Excerpted passage:
============

Make LD matrix from reference data. Output either in matlab format or as dense lower triangular text file. To run this tool you need to download reference data from http://ctg.cncr.nl/software/magma (for example g1000_eur).
For info run python make_ld_matrix.py --help
.
qlogin --account=nn9114k --mem-per-cpu=2000 --cpus-per-task=2
module load python2
module load plink2
module load octave
pip install --user pandas
pip install --user scipy
cd /work/users/$USER/
Download data:
(
mkdir data10g
cd data10g
wget ftp://ftp.1000genomes.ebi.ac.uk/vol1/ftp/release/20130502/ALL.chr[0-9]*vcf.gz
)
Download code:
git clone https://github.com/precimed/python_convert
cd python_convert/make_ld_matrix
Set path to your reference file:
reffile=/work/users/$USER/2558411_ref.bim
Create Matlab matrices:
for i in ../../data10g/*.vcf.gz; do
python make_ld_matrix.py --vcf $i \
--ref $reffile --savemat tmp/$(basename $i).map \
--plink 'plink --memory 3600 --threads 2';
done
Convert to Matlab sparse matrices:
for f in tmp/*.map.mat; do
# repace ".map.mat" with ".sparse.mat"
outfile=${f%.map.mat}.sparse.mat
# matlab script
mscript="
load $f
LDmat = sparse(double(id1),double(id2),true,double(nsnp),double(nsnp));
LDmat = LDmat | speye(double(nsnp));
LDmat = LDmat | (LDmat - LDmat');
save(\"$outfile\", 'LDmat', '-v7.3')
"
# run matlab script
echo "$mscript" | octave --silent
done
Inside the folder "./tmp/" you now have a file "*.sparse.mat" for each chromosome.

============

Data shown:

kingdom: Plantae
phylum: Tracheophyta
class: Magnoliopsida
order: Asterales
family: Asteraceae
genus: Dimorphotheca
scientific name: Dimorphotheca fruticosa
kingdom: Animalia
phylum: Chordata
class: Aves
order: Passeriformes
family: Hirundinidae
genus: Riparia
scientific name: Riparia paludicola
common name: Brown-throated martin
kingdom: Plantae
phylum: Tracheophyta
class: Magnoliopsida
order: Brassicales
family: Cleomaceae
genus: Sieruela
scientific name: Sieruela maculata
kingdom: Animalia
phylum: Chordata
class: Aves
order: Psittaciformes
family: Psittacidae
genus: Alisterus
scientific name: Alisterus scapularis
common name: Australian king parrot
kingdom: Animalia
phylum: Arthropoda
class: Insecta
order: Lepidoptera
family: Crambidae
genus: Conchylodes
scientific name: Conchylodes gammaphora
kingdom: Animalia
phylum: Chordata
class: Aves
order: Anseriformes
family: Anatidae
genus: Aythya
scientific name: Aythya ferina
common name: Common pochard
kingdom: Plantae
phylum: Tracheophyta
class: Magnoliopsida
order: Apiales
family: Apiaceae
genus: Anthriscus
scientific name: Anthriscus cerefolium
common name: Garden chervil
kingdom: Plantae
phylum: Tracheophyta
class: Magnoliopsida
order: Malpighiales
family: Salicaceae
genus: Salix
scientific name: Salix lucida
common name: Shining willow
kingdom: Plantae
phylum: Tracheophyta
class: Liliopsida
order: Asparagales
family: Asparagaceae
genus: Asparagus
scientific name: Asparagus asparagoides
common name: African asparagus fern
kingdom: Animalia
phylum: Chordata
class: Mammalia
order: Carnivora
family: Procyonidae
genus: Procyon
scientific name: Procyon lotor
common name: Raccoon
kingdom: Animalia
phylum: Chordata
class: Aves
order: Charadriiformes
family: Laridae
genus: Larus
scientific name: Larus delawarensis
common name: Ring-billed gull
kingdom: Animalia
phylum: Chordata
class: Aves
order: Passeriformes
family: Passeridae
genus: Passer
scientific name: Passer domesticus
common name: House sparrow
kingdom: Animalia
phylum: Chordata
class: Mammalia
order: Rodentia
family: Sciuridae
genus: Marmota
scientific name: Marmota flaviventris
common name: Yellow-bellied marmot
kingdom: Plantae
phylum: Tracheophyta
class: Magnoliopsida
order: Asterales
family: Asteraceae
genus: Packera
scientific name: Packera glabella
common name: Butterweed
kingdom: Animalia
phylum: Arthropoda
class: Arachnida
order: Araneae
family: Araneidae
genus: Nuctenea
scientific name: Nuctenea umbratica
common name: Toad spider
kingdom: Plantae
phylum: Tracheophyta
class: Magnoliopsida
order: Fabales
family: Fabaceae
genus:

============

Problem details: Write out the stretch of the LD matrix instructions from "Make LD matrix" through "(for example g1000_eur).", reproducing it word for word. The rows play no part in what is asked here.

Solution for this problem:
Make LD matrix from reference data. Output either in matlab format or as dense lower triangular text file. To run this tool you need to download reference data from http://ctg.cncr.nl/software/magma (for example g1000_eur).